EXERCISE DIRECTIONS »
For each line below that includes the string "yasal", show the whole line.

[Saved data entries]
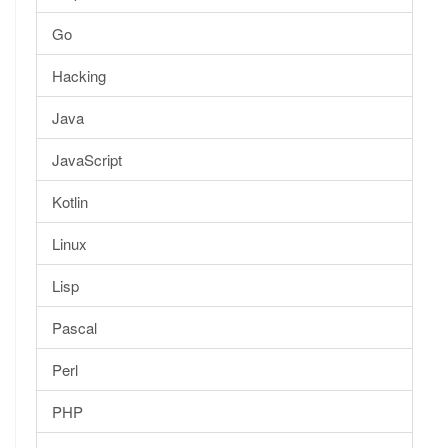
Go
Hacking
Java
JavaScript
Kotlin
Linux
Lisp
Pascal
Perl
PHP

--

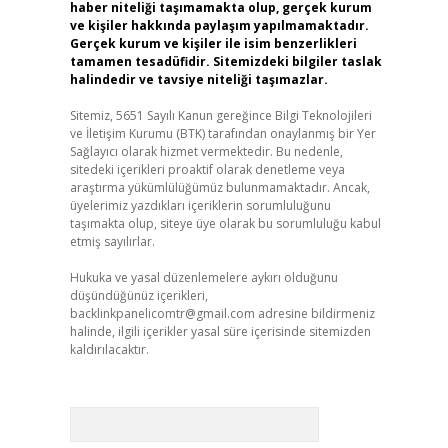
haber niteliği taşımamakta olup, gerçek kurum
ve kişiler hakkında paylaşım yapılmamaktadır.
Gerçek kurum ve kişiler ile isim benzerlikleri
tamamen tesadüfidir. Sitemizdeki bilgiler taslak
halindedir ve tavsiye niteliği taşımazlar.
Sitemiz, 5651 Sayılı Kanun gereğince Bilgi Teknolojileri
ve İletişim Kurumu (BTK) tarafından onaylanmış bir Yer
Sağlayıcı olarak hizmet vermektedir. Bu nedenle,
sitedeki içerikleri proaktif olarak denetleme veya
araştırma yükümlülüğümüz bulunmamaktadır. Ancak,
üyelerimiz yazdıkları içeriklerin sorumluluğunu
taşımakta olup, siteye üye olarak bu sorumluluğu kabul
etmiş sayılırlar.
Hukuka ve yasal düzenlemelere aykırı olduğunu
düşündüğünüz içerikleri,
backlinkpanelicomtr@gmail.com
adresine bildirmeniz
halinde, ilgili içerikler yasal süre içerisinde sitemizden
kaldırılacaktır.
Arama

ANSWER SECTION »
Hukuka ve yasal düzenlemelere aykırı olduğunu
halinde, ilgili içerikler yasal süre içerisinde sitemizden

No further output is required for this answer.